March 28, 2024

Economic Scene: G.O.P. Insists Making Poor People Work Lifts Them Up. Where’s the Proof?

Republicans were motivated, of course, by doctrine. “Much of the Republican welfare reform policy was based on values,” wrote Ron Haskins, one of the top architects of the Republican welfare strategy that Mr. Clinton signed into law, in his insider tell-all “Work Over Welfare: The Inside Story of the 1996 Welfare Reform Law.”

Research into the potential effects of ending welfare as America then knew it seems to have played only a bit role.

What motivates Republicans today? Raw dogma? They cannot be hoping to pay for their tax cuts by cutting nutrition benefits. Other than Medicare and Social Security, there is no program in the meager social safety net with enough money to pay for those.

I have suggested that Mr. Trump’s approach to welfare might be calibrated to appeal to the white blue-collar voters in his base who feel that anti-poverty programs amount to using their taxes to help undeserving black and Hispanic recipients.

Let’s assume, for the sake of argument, that the president and congressional Republicans honestly want to tweak welfare to improve the lot of poor Americans; to build a safety net that revolves around work but also provides help when work can’t be had.

There is, in fact, a lot of research on what works and what doesn’t. Much of it was carried out by MDRC, which starting in the late 1980s conducted more than a dozen experiments in cities around the country to explore the consequences of different paths from welfare to work.

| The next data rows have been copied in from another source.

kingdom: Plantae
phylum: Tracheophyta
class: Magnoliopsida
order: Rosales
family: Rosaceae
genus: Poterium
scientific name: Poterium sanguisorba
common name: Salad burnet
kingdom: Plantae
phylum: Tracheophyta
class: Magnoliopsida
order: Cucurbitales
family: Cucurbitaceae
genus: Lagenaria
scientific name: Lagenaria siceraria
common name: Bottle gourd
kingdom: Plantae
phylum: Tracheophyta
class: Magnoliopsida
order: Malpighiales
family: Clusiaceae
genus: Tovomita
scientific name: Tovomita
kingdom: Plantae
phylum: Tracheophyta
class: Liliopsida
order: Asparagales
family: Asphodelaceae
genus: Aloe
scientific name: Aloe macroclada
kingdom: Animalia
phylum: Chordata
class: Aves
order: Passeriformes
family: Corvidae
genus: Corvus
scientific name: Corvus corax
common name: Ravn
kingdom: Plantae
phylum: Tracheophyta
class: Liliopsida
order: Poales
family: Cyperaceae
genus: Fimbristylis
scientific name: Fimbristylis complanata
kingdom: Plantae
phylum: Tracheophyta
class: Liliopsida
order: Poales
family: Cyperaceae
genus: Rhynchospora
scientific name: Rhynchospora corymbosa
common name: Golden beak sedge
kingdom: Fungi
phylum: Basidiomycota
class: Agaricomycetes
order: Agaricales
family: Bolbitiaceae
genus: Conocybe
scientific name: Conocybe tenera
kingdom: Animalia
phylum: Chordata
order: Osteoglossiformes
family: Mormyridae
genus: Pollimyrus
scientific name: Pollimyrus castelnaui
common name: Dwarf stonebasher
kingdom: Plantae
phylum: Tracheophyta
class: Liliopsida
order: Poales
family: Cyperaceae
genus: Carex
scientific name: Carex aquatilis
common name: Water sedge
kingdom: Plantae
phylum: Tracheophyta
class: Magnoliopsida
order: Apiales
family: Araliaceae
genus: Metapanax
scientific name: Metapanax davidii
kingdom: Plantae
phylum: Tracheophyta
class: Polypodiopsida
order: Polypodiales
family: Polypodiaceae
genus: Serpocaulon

Here are some thoughts: Rather than threatening workers to get them to join the work force, offer carrots instead. The earned-income tax credit, for instance, which increases the incomes of workers on low wages, has done a great job not only in drawing single mothers into the work force but in improving their incomes as well, delivering additional benefits for their children.

MDRC also identified a series of programs to “make work pay.” Spending real money on training has been found to help workers escape dead-end jobs at low wages. I am not optimistic that these ideas will find their way into the policy mix, however. They just don’t fit in the Republican system of belief.